任何对文件的读取和写入动作，都会自动改变文件的指针偏移位置。

with open("sample.py", 'r') as f:
  data = f.read()
  data = f.read()
  print(repr(data))

>>>
''

9.3. 文件或目录常用操作¶

9.3.1. 文件或目录创建删除¶

9.3.1.1. 创建删除文件¶

普通文件使用 open() 写模式即可创建。对应的删除方法为 os.remove()。

fname = "test.txt"
with open(fname, 'w'):
    pass

os.remove(fname) # 删除当前目录下 test.txt 文件
os.unlink(fname)

os.unlink() 行为与 os.remove() 一致，函数无返回，如果文件不存在，报错 FileNotFoundError。

9.3.1.2. 创建删除目录¶

在当前文件夹下创建单级目录使用 os.mkdir(dirname)，创建多级目录使用 os.makedirs(dirpath)。

print(os.mkdir("folder"))
print(os.makedirs("parent/folder"))

函数无返回，如果文件夹存在则抛出 FileExistsError 错误。

import os,shutil

os.rmdir("parent/folder")     # 一级目录删除
os.removedirs("parent/folder")# 递归删除

shutil.rmtree("parent")       # 强制删除 parent 文件夹
shutil.rmtree("parent/folder")# 强制删除 folder 文件夹

与创建函数类似，以上函数均无返回值，如果删除目录不存在，不会报错。

os.rmdir() 只删除最后一级目录 folder，并且 folder 必须为空，否则报错目录非空的 OSError。
os.removedirs() 与 os.rmdir() 类似，文件夹必须为空，首先删除 folder，然后再删除 parent。
shutil.rmtree() 无论目录是否非空，强制删除整个文件夹，应慎用。

9.3.1.3. 临时文件和目录¶

手动创建和删除临时文件。

filename = '/tmp/tmp_file_%s.txt' % os.getpid()
try:
    f = open(filename, 'w')
except:
    pass
else:
    print(f.name)
    f.close()
    os.remove(f.name)

>>>
/tmp/tmp_file_10973.txt

手动创建临时文件有几个缺点，首先需要获得一个唯一的临时文件名称，其次其他程序也可以访问该文件，这为信息安全留下隐患。
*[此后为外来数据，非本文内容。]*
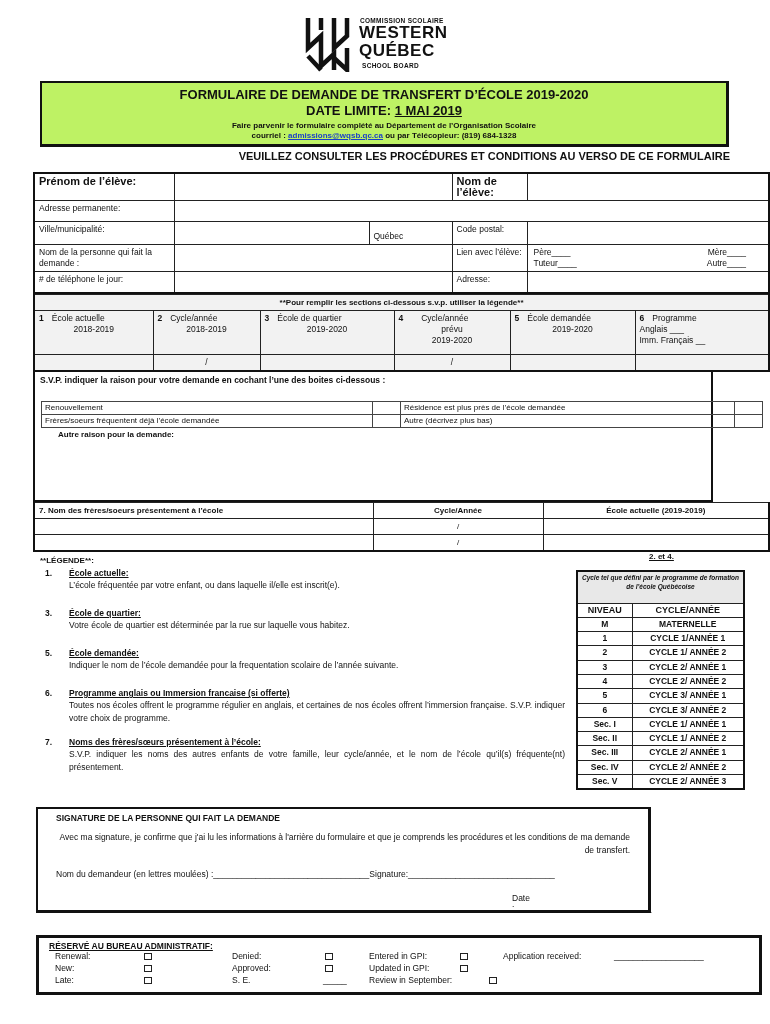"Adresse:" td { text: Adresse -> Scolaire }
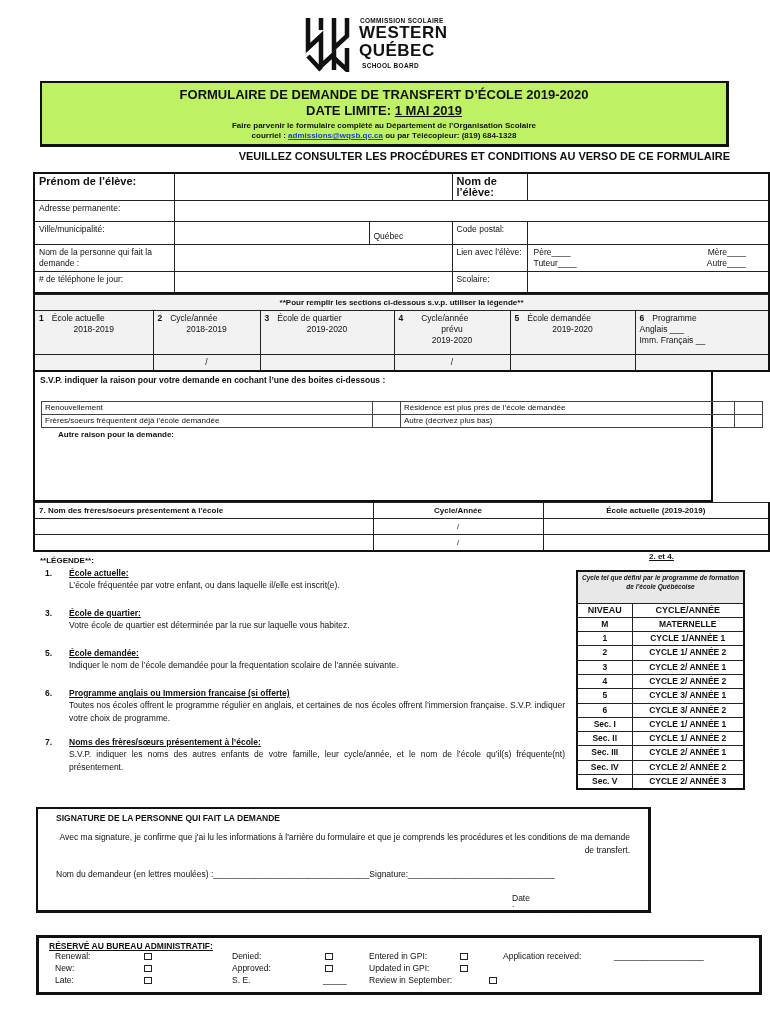"SIGNATURE DE LA PERSONNE QUI" .sig { padding: 4px 18px -> 4px 1px; width: 615px -> 726px }
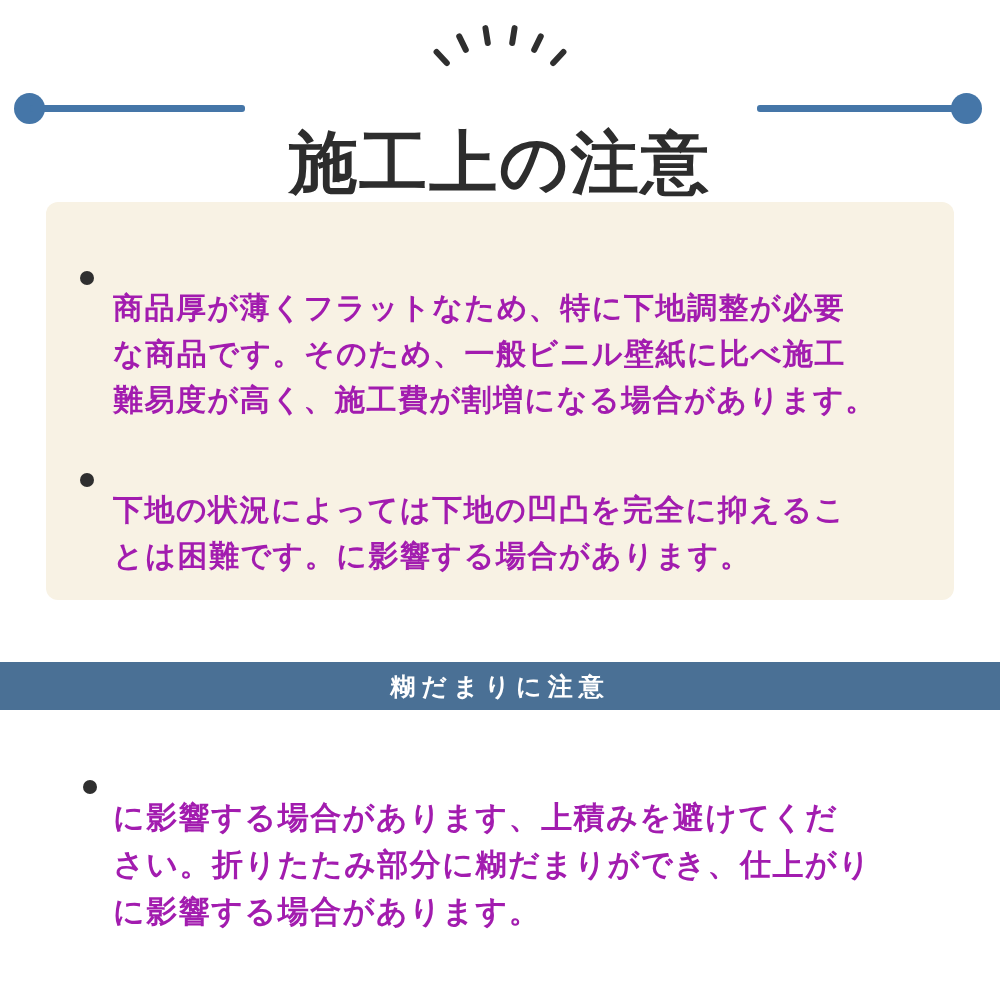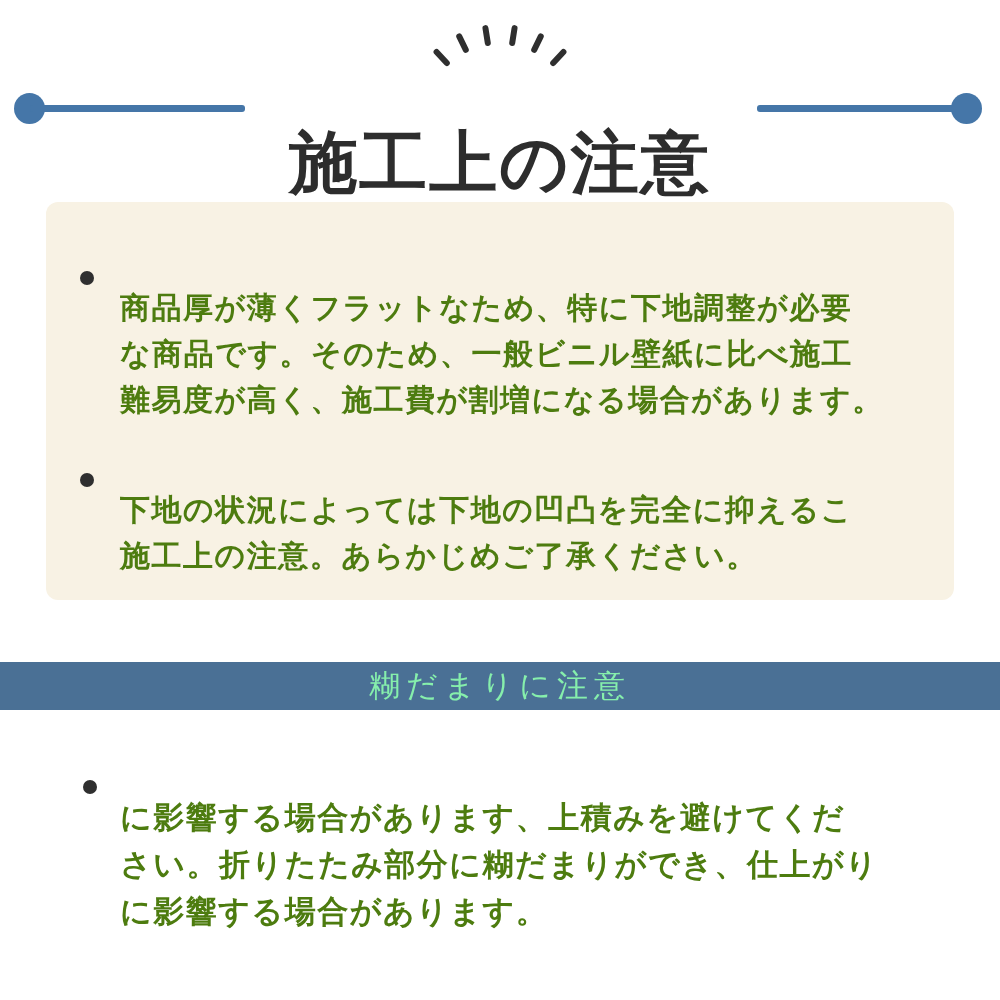"商品厚が薄くフラットなため、特に下地調整が必要" .bullet-text { color: #4d7c0f -> #a21caf; left: 120px -> 113px }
使用 tempfile 模块创建临时文件是最好的选择。其他程序无法找到或打开该文件，因为它并没有引用文件系统表，同时用这个函数创建的临时文件，关闭后会自动删除。

import tempfile

try:
    tempf = tempfile.TemporaryFile()
except:
    pass
else:
    print(tempf)
    print(tempf.name)
    tempf.close() # 关闭时自动删除

>>>
<_io.BufferedRandom name=4>
4

使用 tempfile 模块创建临时文件无需指定文件名。需要注意的是默认使用 w+b 权限创建文件，文本模式请使用参数 ‘w+t’ 生成临时文件。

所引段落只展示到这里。